Aduz que o imóvel começou a apresentar diversos defeitos, sobretudo em relação a problemas de fiação elétrica, infiltração e desabamento, colocando em risco a vida do autor, conforme mensagens do aplicativo "Whatsapp", vistorias realizadas e fotos do imóvel apresentadas.
Afirma que procurou a imobiliária, para fins de resolução da problemática, apontando a sua insatisfação e preocupação com o risco de sua própria vida; requerendo a rescisão contratual sem que fosse devida qualquer multa contratual compensatória.
Alega que, a despeito do inadimplemento contratual, a empresa realizou a cobrança do montante de R$ 1.000,00 (um mil reais), apesar de ter reconhecido o não cumprimento de sua obrigação e a isenção da multa compensatória; não tendo, entretanto, fornecido cópia do termo de rescisão do contrato celebrado entre as partes.
Aduz que a empresa administradora requereu que fosse efetuado o pagamento integral do aluguel referente ao mês de maio de 2023, sendo que o autor sequer estava residindo do imóvel, o que torna tal cobrança manifestamente indevida; ocorrendo da mesma se recusar a dar total quitação do contrato e, portanto, proceder com formalização do encerramento contratual entre as partes.
Sustenta ser visível que restaram frustradas as expectativas do requerente ao exercer o seu direito à moradia em razão do inadimplemento da demandada, além dos abalos suportados em decorrência do risco de vida suportado em virtude dos defeitos ínsitos ao imóvel, ocorrendo até mesmo a queda de parte do telhado; causando-lhe danos de ordem moral.
Postula a concessão da tutela de urgência, a fim de que a empresa se abstenha de proceder a inscrição do nome do consumidor junto aos órgãos de restrição ao crédito.
Ao final, requer que seja declarada a rescisão do contrato de locação em questão, sem a aplicação de multa em desfavor do autor, como também a condenação das demandadas ao pagamento de indenização por danos morais, no montante de R$ 10.000,00 (dez mil reais).

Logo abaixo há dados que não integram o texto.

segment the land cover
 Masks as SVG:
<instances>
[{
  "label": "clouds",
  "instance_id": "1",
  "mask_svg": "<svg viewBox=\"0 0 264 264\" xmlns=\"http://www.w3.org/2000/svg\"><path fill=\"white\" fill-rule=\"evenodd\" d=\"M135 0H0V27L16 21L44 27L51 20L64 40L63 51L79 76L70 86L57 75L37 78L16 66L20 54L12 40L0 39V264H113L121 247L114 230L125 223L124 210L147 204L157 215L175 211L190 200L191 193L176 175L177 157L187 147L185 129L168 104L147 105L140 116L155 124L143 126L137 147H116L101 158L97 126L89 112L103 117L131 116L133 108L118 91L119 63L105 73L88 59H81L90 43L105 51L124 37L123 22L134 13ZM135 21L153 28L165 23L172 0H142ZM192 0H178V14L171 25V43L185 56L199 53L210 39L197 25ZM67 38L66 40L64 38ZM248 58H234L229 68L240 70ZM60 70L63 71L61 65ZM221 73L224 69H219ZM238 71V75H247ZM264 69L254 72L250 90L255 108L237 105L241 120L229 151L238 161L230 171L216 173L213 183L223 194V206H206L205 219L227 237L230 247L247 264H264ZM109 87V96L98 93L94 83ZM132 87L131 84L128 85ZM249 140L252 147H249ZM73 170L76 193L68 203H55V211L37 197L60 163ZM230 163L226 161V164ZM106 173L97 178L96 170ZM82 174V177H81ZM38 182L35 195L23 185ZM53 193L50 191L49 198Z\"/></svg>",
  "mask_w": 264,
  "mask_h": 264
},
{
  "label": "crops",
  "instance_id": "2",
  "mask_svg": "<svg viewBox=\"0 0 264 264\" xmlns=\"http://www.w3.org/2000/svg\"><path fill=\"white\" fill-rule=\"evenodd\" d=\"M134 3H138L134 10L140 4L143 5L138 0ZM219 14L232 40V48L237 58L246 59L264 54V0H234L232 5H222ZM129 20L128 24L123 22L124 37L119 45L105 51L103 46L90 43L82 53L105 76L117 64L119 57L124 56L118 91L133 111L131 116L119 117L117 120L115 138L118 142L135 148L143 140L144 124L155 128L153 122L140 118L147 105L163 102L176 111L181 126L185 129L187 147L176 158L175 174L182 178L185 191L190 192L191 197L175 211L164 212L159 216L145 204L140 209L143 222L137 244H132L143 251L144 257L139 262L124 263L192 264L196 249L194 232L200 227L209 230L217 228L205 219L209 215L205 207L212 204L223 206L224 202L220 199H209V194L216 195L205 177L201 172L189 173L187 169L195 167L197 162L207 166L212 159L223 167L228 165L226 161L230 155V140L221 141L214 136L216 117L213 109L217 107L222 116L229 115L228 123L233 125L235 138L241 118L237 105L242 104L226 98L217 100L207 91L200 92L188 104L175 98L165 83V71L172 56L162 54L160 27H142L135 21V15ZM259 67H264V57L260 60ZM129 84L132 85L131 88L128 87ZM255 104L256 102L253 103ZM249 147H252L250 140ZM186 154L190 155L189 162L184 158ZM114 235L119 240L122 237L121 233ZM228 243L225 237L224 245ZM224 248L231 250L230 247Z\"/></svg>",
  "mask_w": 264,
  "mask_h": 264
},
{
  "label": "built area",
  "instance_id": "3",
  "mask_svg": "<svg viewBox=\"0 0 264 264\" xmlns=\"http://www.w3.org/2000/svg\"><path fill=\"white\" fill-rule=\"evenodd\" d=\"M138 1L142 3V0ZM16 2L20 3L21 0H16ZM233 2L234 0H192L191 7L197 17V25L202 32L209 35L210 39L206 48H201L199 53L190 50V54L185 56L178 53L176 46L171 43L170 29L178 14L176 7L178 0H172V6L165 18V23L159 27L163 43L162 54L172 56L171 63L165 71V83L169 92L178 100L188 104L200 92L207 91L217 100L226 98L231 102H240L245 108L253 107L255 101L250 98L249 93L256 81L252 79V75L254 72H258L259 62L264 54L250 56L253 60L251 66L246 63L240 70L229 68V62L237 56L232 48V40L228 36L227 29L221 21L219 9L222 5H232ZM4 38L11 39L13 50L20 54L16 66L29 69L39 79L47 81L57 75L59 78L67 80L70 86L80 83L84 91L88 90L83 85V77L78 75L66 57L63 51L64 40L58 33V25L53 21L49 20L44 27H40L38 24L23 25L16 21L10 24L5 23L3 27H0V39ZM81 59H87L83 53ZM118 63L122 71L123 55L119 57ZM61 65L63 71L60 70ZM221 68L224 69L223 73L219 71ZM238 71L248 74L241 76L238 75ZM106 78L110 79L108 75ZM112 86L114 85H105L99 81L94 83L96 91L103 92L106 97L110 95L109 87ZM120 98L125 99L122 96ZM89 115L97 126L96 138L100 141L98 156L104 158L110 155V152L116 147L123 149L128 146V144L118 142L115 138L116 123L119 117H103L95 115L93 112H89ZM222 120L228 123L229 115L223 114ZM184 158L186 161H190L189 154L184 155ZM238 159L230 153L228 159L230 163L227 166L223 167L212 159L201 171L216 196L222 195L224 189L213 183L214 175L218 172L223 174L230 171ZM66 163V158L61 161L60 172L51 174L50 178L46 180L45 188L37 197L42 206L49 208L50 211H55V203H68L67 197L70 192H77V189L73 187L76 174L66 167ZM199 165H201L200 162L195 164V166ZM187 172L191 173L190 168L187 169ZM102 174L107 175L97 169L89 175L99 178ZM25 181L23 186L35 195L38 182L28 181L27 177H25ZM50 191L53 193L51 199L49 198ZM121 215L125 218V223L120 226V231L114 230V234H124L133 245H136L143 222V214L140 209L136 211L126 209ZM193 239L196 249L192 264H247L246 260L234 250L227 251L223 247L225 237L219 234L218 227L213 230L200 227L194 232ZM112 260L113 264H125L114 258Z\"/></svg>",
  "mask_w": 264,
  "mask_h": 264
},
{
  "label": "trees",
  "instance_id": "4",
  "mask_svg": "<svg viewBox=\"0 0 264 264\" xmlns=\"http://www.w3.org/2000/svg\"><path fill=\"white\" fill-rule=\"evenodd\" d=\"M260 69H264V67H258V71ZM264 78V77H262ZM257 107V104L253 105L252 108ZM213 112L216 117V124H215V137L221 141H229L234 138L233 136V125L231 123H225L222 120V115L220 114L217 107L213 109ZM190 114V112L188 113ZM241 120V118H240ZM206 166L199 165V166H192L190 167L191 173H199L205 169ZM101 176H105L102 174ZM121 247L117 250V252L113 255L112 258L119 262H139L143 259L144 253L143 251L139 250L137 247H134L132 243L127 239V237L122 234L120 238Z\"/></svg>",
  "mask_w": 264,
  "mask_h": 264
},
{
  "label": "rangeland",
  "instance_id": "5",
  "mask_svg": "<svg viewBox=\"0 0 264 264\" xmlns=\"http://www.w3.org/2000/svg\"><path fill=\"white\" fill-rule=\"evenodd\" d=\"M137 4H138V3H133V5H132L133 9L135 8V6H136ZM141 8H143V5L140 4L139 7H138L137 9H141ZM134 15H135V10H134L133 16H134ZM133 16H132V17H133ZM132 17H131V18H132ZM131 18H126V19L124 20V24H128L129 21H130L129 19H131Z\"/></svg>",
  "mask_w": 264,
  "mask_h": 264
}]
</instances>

Juntou aos autos documentação para comprovação de suas alegativas.
Concedida a tutela de urgência requerida, conforme decisão constante no ID 60464960.
Realizada a audiência de conciliação, restaram infrutíferas as tentativas de celebração de acordo entre as partes, apesar das explanações a respeito dos benefícios da resolução da lide por composição (ID 79062534).

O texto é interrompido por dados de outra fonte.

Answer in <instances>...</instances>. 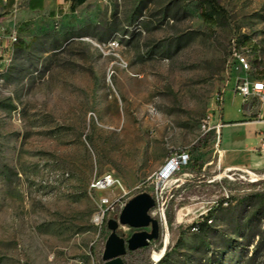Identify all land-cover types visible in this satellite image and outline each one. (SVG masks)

Na oportunidade da audiência de conciliação, instrução e julgamento, novamente não lograram êxito as tentativas de composição entre as partes.

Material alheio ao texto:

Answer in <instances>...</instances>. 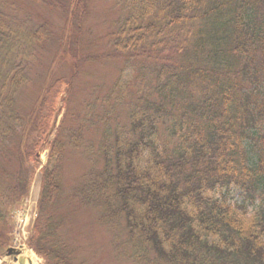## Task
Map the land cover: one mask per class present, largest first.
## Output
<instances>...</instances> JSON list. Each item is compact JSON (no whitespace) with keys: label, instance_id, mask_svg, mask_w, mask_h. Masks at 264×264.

Constatada a apresentação de peça contestatória e de réplica à contestação pelos litigantes.
Tomadas as declarações pessoais do autor e ouvida a testemunha apresentada (ID 85140309).
Em contestação, as promovidas suscitam as preliminares de inépcia da inicial, ilegitimidade passiva da imobiliária e a inaplicabilidade das disposições do Código de Defesa do Consumidor.
No mérito, afirmam que a relação contratual se deu, desde o início, de forma pacífica; ocorrendo, entretanto, do imóvel ter apresentado alguns problemas, os quais as demandadas se prontificaram a solucionar o mais breve possível. Aduzem que ocorreram problemas com o vaso sanitário, parte elétrica e telhas; sendo que, todos os problemas relatados para a administradora, foram repassados para a proprietária do imóvel, que os resolvia. Afirmam que, mesmo com toda a disponibilidade para solucionar os problemas, o autor optou pela saída do imóvel; tendo sido dispensando da cobrança do mês de maio/2023 e de qualquer tipo de multa contratual. Sustentam que, diferentemente do que consta na exordial, a cobrança citada pelo autor nunca ocorreu e ele não possui qualquer débito em aberto com as demandadas.
Afirmam que a rescisão contratual se deu com a entrega definitiva das chaves, na data de 18/05/2023, conforme termo devidamente assinado pelo promovente. Acrescentam que, ao término da locação, foi elaborado laudo de vistoria de desocupação, sendo apontados os danos que efetivamente foram deixados no imóvel, esses, em sua maioria, compostos por reparos de itens que estavam em perfeito estado no início da locação; aduzindo que esses débitos legítimos também foram dispensados, por mera liberalidade da proprietária, como forma de "compensar" o inquilino pelas obras que realizou no imóvel durante a locação, na expectativa de evitar maiores desgastes. Alegam que não há que se falar em desabamento do telhado, posto que o problema foi decorrente do eletricista que trabalhava no local, ter deslocado uma ripa de madeira em meio ao serviço, mas realizando o reparo no mesmo dia do ocorrido; inexistindo qualquer tipo de risco para o inquilino.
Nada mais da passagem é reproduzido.